• The oncologist · May 2015

    Potential for improvement in cancer management: reducing mortality in the European Union.

    • Carlo La Vecchia, Matteo Rota, Matteo Malvezzi, and Eva Negri.
    • Department of Clinical Sciences and Community Health, Università degli Studi di Milano, Milan, Italy; Department of Epidemiology, IRCCS - Istituto di Ricerche Farmacologiche "Mario Negri," Milan, Italy carlo.lavecchia@unimi.it.
    • Oncologist. 2015 May 1; 20 (5): 495-8.
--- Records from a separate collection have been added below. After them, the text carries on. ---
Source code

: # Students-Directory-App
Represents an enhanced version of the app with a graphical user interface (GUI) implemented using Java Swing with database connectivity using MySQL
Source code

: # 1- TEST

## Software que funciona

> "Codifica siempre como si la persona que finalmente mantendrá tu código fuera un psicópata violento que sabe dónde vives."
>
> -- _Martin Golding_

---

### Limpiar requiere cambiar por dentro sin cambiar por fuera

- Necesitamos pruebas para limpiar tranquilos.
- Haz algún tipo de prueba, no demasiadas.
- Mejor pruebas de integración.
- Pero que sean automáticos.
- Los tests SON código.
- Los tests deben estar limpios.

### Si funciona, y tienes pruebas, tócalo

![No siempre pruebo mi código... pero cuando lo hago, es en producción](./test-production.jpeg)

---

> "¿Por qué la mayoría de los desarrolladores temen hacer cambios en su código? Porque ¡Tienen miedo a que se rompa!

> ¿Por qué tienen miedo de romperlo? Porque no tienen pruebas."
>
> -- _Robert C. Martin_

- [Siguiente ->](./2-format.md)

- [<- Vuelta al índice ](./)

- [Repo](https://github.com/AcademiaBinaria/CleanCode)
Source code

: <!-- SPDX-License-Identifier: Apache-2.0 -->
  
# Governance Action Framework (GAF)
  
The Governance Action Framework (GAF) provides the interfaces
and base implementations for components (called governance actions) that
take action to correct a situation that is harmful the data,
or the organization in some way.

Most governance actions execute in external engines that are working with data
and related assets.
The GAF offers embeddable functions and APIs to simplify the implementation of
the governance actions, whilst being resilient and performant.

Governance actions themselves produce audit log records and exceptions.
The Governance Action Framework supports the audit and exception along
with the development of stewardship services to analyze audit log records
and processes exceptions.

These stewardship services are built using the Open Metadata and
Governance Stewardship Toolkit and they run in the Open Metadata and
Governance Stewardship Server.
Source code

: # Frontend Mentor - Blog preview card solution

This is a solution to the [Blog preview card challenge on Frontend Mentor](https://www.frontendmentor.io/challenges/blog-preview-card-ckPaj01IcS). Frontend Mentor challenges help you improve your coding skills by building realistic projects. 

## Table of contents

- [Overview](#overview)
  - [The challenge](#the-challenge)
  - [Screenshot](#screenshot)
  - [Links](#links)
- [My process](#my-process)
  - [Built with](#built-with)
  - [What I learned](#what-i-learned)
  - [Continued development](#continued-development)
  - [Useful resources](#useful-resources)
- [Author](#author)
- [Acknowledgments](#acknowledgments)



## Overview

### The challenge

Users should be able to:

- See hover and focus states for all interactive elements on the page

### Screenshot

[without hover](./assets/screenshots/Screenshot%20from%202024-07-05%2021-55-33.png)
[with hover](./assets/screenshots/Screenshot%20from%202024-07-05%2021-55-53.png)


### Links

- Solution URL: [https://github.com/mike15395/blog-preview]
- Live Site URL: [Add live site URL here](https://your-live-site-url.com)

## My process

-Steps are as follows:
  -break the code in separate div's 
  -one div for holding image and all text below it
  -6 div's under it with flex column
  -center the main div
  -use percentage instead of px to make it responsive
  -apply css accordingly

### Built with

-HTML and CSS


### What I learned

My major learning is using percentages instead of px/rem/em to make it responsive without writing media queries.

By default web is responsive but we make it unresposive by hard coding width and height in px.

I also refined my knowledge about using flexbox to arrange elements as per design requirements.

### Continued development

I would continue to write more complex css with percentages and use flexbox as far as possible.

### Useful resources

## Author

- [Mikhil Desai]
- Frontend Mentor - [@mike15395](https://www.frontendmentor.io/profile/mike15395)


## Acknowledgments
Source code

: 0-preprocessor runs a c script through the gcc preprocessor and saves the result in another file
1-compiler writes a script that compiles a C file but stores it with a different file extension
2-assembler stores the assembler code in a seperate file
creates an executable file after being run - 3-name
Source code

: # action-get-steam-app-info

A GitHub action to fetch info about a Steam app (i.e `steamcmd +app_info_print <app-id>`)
    AbstractOverall age-standardized cancer mortality rates in the European Union (EU) have declined by approximately 20% through 2010 (17% in women, 22% in men) since the peak value reached in 1988. This corresponds to the avoidance of more than 250,000 cancer deaths in 2010 alone and approximately 2.2 million deaths over the 1989-2010 22-year period. A more than twofold difference remains between the highest cancer mortality rates (in Hungary and other central European countries) and the lowest (in selected Nordic countries and Switzerland). Part of this gap is due to tobacco, alcohol, and other lifestyle and environmental exposures, and another part is attributable to differences in cancer diagnosis, treatment, and management. There are also appreciable differences in 5-year cancer survival across the EU, with lower survival rates in central and eastern Europe. If overall cancer survival in EU countries with low rates could be raised to the median, approximately 50,000 additional cancer deaths would be avoided per year, and more than 100,000 would be avoided if overall survival in all countries were at least that of the 75% percentile--4% and 8%, respectively, of the approximately 1.3 million cancer deaths registered in the EU in 2010. There is, however, substantial uncertainty about any such estimate because differences in cancer survival are partly or largely attributable to earlier diagnosis, in variable proportion for each cancer site and probably to different degrees in different countries, even in the absence of changes in the date of death or avoidance of death. Consequently, these approximations are the best available and may be used cautiously to compare countries, health care approaches, and changes that occur over time.©AlphaMed Press.